La
petite taupe réenchante le monde et on en a bien besoin par les
temps qui courent. En 1972, c'était la même chose mais un peu
différent, la petite taupe à peine a-t-elle sorti le museau de la
terre pour découvrir où elle sort se fait menacer par un renard. Je
me suis toujours plu à croire que Zdenék Miler parsemait dans ses
films des messages politiques forts. Par exemple, dans La Petite
taupe peintre, le renard symbolise le grand frère soviétique, tout
terne, tout gris qui opprime tous les autres.
Mettons
que la petite taupe est le peuple tchécoslovaque et que tous les
autres animaux qui viennent dans le film sont les autres pays de
l'est. Tous ont une peur instinctive du renard qui assoit son pouvoir
dans la forêt sur la terreur. Les enfants de 1972, ceux qui
regardaient le court-métrage ne devaient pas le voir. Les parents
qui les accompagnaient recevaient le message 5/5 et se réjouissaient
que la petite taupe et ses amis de la forêt viennent frégler leur
compte à ce renard antipathique.
Car
en début du film, la taupe sort devant une maison où de nombreux
pots de peinture ont été posés. Quand le renard chasse la taupe,
celle-ci tombe dans la couleur rouge. Voilà qu'elle parvient à
effrayer le renard qui ne comprend pas que la taupe n'est pas le
fantôme qu'il croit. Ce qui est cocasse est qu'elle fait le fantôme
drapée dans la peinture rouge. Ça aurait pu être une autre
couleur, mais Zdenék Miler choisit celui du drapeau soviétique, par
un beau retournement de situation, le renard est effrayé par ce
qu'il chérit le plus.
Voilà,
je délire peut-être un peu, il reste toutes ces magnifiques
couleurs qui vont se poser sur les animaux. Moineaux, grenouilles,
hibou, grive, hérisson, écureuil, canard, lapin. Tous vont prendre
des couleurs, sortir de leur vie normale quelques instants dans un
déluge pictural pas tellement éloigné du psychédélisme. Chacun
se met à participer à ce carnaval. Quand la nuit arrive, ce sont
les arbres que les animaux colorent. Ils sortent de leur grisaille
quotidienne et le renard a plus peur que jamais de cette liberté
retrouvée.
Il
se réfugie dans son bunker, un arbre creux, et se barricade,
incapable de comprendre ce délire de couleur. Les animaux en
profitent pour se transformer en fauves, le lapin devient un tigre.

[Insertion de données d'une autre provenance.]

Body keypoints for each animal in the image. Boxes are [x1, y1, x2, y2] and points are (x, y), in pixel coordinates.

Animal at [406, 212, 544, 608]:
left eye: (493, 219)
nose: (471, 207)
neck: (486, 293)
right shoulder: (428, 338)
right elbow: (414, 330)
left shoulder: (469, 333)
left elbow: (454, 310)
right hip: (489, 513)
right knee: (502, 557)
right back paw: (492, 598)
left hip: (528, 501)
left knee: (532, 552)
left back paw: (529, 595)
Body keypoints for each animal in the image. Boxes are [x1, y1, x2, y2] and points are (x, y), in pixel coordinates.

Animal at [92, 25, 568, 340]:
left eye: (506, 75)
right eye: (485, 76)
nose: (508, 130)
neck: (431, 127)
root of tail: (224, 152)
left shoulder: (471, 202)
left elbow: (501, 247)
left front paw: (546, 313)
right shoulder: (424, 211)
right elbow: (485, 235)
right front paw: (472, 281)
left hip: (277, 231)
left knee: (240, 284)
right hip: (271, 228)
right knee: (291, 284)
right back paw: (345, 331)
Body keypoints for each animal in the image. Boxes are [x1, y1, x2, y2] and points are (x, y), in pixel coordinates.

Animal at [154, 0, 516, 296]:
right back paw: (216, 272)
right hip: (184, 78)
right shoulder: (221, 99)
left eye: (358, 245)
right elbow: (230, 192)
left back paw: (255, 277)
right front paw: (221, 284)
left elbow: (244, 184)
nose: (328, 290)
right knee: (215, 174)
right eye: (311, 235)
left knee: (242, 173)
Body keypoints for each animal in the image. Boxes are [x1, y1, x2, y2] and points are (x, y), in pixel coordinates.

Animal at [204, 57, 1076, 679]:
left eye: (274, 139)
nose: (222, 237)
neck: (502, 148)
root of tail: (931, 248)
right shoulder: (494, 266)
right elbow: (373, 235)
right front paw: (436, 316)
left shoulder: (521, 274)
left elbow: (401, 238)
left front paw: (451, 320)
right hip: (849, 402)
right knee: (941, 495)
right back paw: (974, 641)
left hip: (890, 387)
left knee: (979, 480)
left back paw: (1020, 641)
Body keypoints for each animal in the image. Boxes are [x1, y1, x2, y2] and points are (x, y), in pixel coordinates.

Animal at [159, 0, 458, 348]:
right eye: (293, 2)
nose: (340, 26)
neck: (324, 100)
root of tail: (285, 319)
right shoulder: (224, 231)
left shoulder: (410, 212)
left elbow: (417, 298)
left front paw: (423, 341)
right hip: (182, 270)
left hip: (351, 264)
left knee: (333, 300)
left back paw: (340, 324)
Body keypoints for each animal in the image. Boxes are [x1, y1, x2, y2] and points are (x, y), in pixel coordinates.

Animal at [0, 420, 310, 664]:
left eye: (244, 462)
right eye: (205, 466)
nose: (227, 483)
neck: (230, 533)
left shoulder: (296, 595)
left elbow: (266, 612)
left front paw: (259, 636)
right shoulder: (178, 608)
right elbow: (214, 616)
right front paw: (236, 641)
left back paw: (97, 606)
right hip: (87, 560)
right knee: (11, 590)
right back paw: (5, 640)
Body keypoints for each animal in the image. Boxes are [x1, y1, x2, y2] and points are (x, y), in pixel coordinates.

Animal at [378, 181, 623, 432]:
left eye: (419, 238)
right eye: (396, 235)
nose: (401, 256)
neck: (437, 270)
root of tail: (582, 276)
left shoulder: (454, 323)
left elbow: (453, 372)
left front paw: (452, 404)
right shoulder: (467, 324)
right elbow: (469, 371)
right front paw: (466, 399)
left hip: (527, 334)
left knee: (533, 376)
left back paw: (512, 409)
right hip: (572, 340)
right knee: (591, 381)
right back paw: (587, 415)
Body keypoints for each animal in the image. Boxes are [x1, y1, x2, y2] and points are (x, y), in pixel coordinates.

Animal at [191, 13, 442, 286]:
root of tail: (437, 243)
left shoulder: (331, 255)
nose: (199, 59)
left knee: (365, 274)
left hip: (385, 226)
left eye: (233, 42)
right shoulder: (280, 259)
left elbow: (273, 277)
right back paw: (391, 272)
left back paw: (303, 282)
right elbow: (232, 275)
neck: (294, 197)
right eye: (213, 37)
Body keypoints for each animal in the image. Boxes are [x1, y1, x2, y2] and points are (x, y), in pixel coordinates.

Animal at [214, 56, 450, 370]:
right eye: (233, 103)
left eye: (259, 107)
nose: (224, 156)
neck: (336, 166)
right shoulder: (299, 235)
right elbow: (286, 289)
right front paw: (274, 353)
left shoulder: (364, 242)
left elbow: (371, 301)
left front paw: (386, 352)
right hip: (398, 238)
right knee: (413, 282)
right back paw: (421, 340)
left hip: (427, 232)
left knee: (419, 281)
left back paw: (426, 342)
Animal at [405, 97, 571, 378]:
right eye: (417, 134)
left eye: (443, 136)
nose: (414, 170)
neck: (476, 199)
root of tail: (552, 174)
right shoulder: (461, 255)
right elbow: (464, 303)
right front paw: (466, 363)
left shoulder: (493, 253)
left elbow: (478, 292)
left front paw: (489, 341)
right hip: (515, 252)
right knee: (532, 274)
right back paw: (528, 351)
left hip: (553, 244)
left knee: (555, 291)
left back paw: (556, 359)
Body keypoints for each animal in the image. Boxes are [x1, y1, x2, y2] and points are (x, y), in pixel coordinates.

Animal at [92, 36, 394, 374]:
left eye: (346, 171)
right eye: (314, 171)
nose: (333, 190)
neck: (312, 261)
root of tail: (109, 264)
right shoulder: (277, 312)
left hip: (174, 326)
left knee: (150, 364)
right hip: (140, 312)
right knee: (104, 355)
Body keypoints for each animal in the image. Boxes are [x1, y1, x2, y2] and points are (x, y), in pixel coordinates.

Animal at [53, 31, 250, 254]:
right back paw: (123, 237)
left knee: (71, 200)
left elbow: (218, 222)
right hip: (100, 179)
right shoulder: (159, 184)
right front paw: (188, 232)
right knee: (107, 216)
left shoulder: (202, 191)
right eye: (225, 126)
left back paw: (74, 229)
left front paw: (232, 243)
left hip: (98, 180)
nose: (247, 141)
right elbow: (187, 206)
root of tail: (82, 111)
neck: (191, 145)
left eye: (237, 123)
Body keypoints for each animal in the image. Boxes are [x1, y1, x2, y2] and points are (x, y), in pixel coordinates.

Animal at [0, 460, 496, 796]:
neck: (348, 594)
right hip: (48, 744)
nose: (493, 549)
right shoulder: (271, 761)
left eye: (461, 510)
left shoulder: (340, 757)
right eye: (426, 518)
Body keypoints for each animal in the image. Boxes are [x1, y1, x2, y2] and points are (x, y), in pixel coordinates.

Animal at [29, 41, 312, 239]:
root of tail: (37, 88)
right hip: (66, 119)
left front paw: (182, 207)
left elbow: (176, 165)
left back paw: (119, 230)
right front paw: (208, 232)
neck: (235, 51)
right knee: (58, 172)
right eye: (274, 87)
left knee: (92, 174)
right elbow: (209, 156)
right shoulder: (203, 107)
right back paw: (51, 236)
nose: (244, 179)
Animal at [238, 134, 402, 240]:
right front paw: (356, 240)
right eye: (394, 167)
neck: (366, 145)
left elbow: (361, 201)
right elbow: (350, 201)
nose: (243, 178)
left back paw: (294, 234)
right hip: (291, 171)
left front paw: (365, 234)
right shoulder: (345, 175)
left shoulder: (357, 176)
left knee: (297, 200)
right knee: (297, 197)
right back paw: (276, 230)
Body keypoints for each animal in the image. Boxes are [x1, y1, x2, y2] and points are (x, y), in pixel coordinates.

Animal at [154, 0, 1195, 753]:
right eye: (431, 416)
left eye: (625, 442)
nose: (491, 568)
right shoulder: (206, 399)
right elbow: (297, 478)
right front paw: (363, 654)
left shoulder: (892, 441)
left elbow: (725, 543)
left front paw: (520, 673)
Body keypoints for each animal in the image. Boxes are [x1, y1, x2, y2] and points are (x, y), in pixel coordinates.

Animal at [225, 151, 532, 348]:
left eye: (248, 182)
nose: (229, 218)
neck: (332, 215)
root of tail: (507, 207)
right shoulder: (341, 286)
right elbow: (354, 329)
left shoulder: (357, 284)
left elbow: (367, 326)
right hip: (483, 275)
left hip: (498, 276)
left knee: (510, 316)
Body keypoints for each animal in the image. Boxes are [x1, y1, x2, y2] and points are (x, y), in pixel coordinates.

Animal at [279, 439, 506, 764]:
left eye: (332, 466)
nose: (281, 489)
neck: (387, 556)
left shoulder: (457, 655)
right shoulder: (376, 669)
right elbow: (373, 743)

Mais toute bonne chose à une fin. Le renard n'y est pour rien. C'est
la pluie qui met fin à ce moment privilégié de bonheur. En tombant
sur la forêt, tout ce met à couler sur le sol et redevient normal.
À vrai dire, seul le hibou, abrité sous un arbre, est resté
coloré. Comme un sursaut d'espoir qui permet de dire qu'un jour les
animaux utiliseront à nouveau les couleurs.